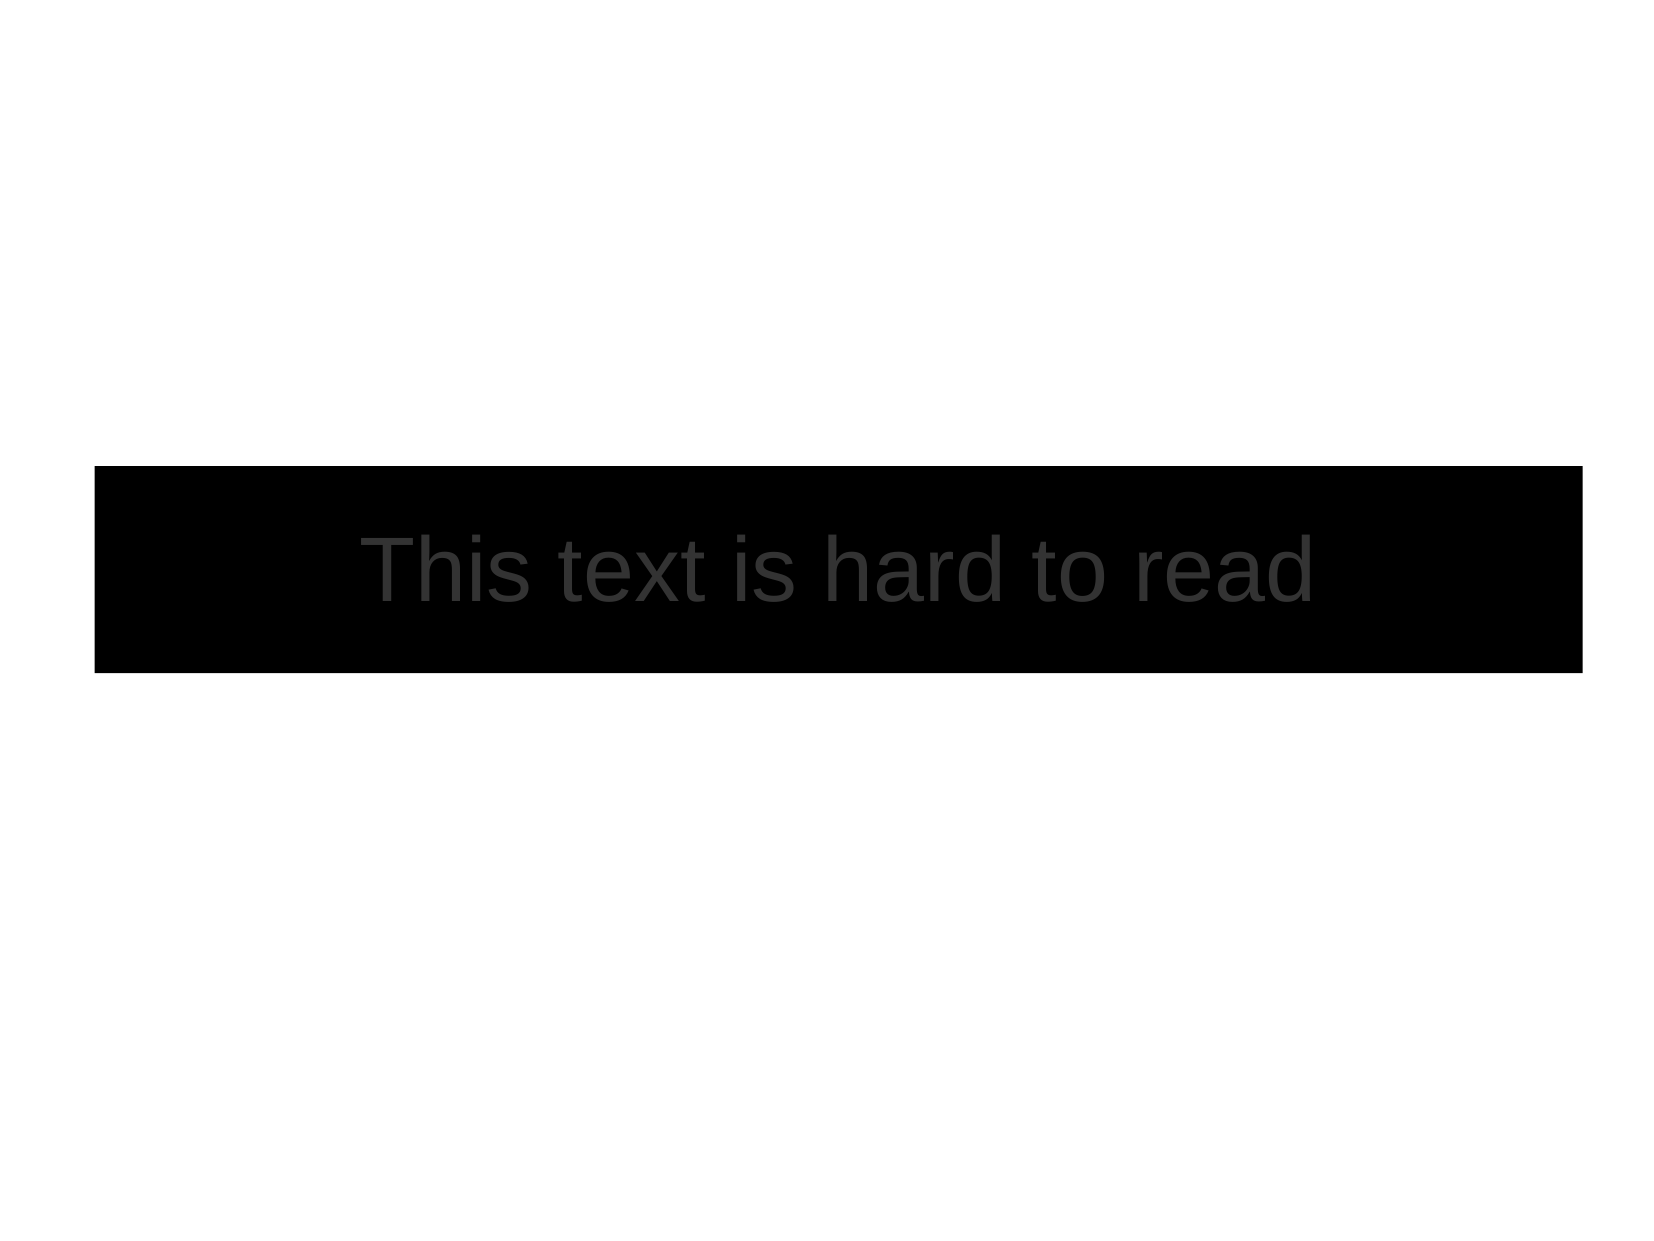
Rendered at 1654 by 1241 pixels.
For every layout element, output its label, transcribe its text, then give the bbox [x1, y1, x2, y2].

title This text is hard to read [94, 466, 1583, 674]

┄┄┄┄┄┄

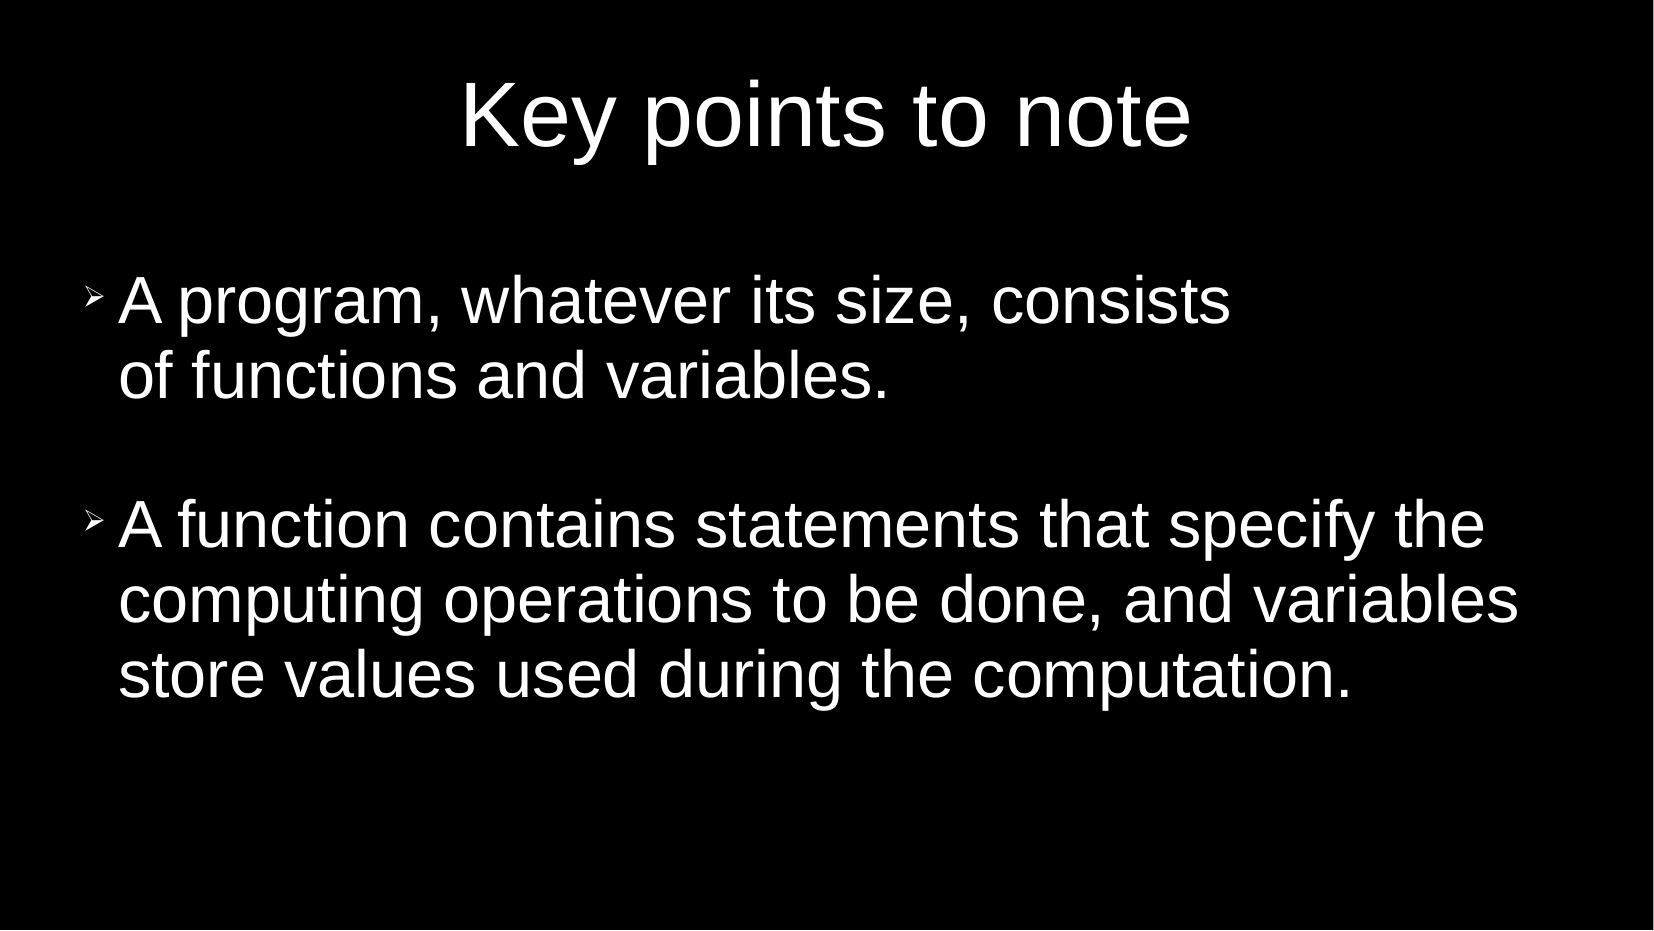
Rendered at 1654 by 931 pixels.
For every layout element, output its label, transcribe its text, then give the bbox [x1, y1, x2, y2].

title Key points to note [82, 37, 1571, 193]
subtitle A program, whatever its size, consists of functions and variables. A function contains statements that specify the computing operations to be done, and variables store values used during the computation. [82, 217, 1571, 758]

┄┄┄┄┄┄

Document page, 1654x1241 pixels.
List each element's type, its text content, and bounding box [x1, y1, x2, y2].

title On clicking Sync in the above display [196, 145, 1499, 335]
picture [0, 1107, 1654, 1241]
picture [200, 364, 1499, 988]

┄┄┄┄┄┄

Rewrite the lines starting at "Rendered at 1654 by 931 pixels." and ending at "subtitle A program, whatever", changing "bbox" to "bounding box" and leaving everything else untouched.

# REPLY TO THE TASK
Rendered at 1654 by 931 pixels.
For every layout element, output its label, transcribe its text, then give the bounding box [x1, y1, x2, y2].

title Key points to note [82, 37, 1571, 193]
subtitle A program, whatever its size, consists of functions and variables. A function contains statements that specify the computing operations to be done, and variables store values used during the computation. [82, 217, 1571, 758]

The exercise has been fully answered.